**TEXT PROVIDED:**
• • • • •
Transition-metal oxide nanoparticles exhibit properties, including superparamagnetic relaxation and a large fraction of surface spins, different from bulk magnetism and molecular paramagnetism. Superparamagnetic properties are measured by use of established methods such as AC susceptibility, Mössbauer spectroscopy, magnetometry, neutron scattering, and electron magnetic resonance (EMR) spectroscopy.15, 16, 17 The term EMR is used instead of electron paramagnetic resonance or ferromagnetic resonance to emphasize that superparamagnetic particles fall between these two well-understood regimes. Previous efforts have been recently reviewed to provide a unified view of the magnetic properties of nanoparticles by EMR spectroscopy with quantum and classical approaches.18 The interface between the quantum and classical regimes remains a fruitful area of research to understand the magnetic properties of molecular nanomagnets and magnetic nanoparticles and to observe the possible coexistence of classical and quantum phenomena.19

An increasing number of investigations use EMR spectroscopy to determine magnetic moment distributions and anisotropic energies of nanoparticles. Several routes have emerged to address lineshape trends in EMR spectra: in particular, lineshape analysis to determine magnetic moment distributions20, 21, 22 and resonant field shifts to describe the anisotropy energies23, 24 and surface quantum effects.19, 25, 26 Often, bulk values for the magnetization and magnetocrystalline anisotropy are used as fixed parameters to assess EMR temperature-dependent magnetic-moment distributions.21 There has long been speculation as to whether the bulk magnetization values are appropriate to describe nanoparticle magnetic properties.27 For example, as the particle size decreases, reduced bonding leads to a loss in spin exchange sufficient to induce surface spin disorder, resulting in surface anisotropy that contributes significantly to the bulk volumetric magnetocrystalline anisotropy.28 Current evidence supports the need for a comprehensive model to describe the magnetic properties in this size regime.18

This investigation presents variable-temperature EMR spectra of size-constrained γ-Fe2O3 iron oxide nanoparticles. The spectra were simulated by use of existing models in an attempt to characterize the nature of the magnetic anisotropy, calculate the magnitude of the anisotropy energy K1, determine the particle magnetization as a function of temperature, and estimate the particle size distribution. Listeria innocua (LDps)-(DNA-binding protein from starved cells), which is a spherical protein with an inner diameter of 5 nm, was used as a size-constraining template to synthesize iron-oxide nanoparticles. Nanoparticles formed within protein cages provide an opportunity to place a size limit on the largest nanoparticles. The cage-limited maximum particle size was used as a fixed parameter in spectral simulations. The concept of size-limited nanoparticles is in contrast to most nanoparticle systems where controlling the upper size without a template presents a difficult synthesis challenge.
• • • • •
**DATASET EXTRACT:**

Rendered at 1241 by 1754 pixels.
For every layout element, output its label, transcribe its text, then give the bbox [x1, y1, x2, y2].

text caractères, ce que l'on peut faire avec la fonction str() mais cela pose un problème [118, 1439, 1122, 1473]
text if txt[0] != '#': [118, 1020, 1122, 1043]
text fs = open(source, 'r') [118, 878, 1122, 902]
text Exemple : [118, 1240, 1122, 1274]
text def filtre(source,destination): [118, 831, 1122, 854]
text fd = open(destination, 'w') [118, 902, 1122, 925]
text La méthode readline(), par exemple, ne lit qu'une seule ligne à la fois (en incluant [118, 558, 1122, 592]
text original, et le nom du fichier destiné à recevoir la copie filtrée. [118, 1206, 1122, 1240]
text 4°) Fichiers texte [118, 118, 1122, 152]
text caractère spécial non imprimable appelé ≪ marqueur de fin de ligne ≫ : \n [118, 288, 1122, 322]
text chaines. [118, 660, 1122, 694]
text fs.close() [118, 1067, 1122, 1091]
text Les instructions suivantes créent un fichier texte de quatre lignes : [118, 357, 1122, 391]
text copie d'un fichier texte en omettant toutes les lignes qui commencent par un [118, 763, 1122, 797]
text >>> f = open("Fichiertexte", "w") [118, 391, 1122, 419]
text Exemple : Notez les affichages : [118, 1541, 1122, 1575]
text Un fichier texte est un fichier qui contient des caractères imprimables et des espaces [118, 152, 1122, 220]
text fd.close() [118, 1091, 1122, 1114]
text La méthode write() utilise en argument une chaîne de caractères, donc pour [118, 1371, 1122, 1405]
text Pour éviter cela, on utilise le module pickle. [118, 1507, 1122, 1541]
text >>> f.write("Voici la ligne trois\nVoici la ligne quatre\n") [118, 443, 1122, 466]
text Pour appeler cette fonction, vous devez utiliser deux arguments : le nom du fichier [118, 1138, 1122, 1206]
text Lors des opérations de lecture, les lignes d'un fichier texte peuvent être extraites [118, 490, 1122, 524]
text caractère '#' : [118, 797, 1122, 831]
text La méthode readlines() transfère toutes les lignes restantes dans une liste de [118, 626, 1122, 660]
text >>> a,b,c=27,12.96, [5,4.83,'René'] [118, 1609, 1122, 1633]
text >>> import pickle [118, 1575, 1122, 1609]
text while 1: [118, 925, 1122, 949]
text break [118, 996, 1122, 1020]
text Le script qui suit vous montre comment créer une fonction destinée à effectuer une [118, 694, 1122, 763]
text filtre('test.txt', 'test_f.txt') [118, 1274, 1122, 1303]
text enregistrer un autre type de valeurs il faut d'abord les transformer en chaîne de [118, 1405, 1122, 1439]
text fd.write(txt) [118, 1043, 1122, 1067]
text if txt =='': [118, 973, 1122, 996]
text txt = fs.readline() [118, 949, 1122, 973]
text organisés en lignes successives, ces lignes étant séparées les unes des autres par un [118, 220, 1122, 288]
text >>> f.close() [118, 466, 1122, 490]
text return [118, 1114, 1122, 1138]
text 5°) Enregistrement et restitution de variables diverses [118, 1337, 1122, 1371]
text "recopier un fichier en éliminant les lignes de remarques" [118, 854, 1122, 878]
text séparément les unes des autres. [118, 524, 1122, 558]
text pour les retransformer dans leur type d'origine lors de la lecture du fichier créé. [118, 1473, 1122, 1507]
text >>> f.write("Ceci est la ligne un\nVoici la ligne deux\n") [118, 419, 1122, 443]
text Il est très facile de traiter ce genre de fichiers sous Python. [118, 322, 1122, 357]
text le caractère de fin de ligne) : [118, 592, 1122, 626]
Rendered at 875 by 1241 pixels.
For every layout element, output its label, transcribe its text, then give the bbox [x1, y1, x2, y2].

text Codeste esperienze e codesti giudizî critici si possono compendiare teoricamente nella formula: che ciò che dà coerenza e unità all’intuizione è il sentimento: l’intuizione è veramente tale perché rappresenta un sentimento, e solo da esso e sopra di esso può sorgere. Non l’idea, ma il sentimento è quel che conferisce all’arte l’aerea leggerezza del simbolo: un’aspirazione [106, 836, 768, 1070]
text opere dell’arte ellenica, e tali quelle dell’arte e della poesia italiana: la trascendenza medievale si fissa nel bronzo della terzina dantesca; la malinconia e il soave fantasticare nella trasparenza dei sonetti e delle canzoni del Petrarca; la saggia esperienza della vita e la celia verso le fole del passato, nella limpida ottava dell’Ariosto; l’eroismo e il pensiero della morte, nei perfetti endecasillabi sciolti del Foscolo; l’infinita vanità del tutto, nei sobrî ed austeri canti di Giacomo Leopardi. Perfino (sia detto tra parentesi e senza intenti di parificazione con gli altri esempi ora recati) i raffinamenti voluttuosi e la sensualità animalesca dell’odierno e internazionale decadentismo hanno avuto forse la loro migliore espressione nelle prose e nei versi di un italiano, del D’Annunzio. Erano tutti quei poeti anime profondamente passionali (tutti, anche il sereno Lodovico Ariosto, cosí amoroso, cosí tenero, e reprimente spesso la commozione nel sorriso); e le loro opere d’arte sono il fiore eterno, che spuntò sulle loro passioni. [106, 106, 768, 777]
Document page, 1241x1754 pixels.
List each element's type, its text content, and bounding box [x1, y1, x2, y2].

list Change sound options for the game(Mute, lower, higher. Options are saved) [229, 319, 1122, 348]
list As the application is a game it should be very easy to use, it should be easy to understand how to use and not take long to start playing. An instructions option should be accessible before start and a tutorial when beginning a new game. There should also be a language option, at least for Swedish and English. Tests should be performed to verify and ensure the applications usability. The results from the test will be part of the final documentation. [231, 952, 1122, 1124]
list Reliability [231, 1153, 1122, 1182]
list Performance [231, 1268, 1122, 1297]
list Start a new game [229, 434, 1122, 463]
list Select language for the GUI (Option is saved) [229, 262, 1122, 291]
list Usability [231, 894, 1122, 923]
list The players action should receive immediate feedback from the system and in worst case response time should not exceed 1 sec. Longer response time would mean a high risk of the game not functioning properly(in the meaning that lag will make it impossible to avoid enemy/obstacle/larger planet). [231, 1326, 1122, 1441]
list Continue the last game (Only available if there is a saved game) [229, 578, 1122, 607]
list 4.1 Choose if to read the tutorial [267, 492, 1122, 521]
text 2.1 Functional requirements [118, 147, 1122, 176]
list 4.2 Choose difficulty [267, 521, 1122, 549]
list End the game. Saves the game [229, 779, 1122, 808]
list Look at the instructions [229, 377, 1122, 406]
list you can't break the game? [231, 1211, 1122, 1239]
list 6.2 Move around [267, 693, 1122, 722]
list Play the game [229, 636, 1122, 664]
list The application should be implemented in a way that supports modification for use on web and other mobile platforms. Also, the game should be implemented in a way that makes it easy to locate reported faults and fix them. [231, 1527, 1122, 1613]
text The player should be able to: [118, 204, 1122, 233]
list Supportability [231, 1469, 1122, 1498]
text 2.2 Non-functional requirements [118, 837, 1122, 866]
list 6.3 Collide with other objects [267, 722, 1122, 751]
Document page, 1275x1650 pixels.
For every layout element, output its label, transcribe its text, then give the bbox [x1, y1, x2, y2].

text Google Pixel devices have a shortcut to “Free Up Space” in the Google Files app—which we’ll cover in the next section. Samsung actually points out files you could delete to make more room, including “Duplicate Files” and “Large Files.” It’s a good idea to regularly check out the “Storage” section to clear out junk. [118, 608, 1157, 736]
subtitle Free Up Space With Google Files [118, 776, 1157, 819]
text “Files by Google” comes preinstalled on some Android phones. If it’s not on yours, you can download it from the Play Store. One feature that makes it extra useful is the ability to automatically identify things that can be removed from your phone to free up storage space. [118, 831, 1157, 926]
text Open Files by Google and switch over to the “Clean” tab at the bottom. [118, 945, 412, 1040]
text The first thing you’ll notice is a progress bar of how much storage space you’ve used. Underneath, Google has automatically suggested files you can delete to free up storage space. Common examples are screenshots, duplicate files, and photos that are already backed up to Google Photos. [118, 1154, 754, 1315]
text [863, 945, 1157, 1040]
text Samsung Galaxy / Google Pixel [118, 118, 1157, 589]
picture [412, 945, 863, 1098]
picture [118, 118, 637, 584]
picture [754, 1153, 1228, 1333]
• • • • •
**ACTIONS TO TAKE:**
1: According to the passage on iron oxide nanoparticles, what inner diameter does the Listeria innocua protein used as a size-constraining template have?
2: Pick up the passage on iron oxide nanoparticles after its final sentence and keep writing it.

**WRITTEN RESPONSES:**
1: 5 nm

2:
Previous magnetometry measurements of these particles indicate that the particles are not simple superparamagnetic particles, but rather the magnetic system seems to be composed of superparamagnetic cores and a roughly comparable moment contained in non-saturated paramagnetic species.29 Zero-field cooled (ZFC)/field-cooled (FC) magnetization data further show a sharp bifurcation of the ZFC/FC curves, confirming that there is an abrupt cut-off in the particle size. The blocking temperature of the superparamagnetic cores, determined from the ZFC/FC data, is ∼4 K, which yielded an anisotropy energy of K1 = 40 kJ/m3. Since the measured anisotropy energy is much larger than the cubic bulk anisotropy for γ-Fe2O3, we will assume in this paper that the anisotropy is uniaxial, due to surface magnetic properties.30 The low blocking temperature and the sharp bifurcation indicate that this nanoparticle system is among the smallest and most uniform of all nanostructures studied, with the exception of molecular nanomagnets.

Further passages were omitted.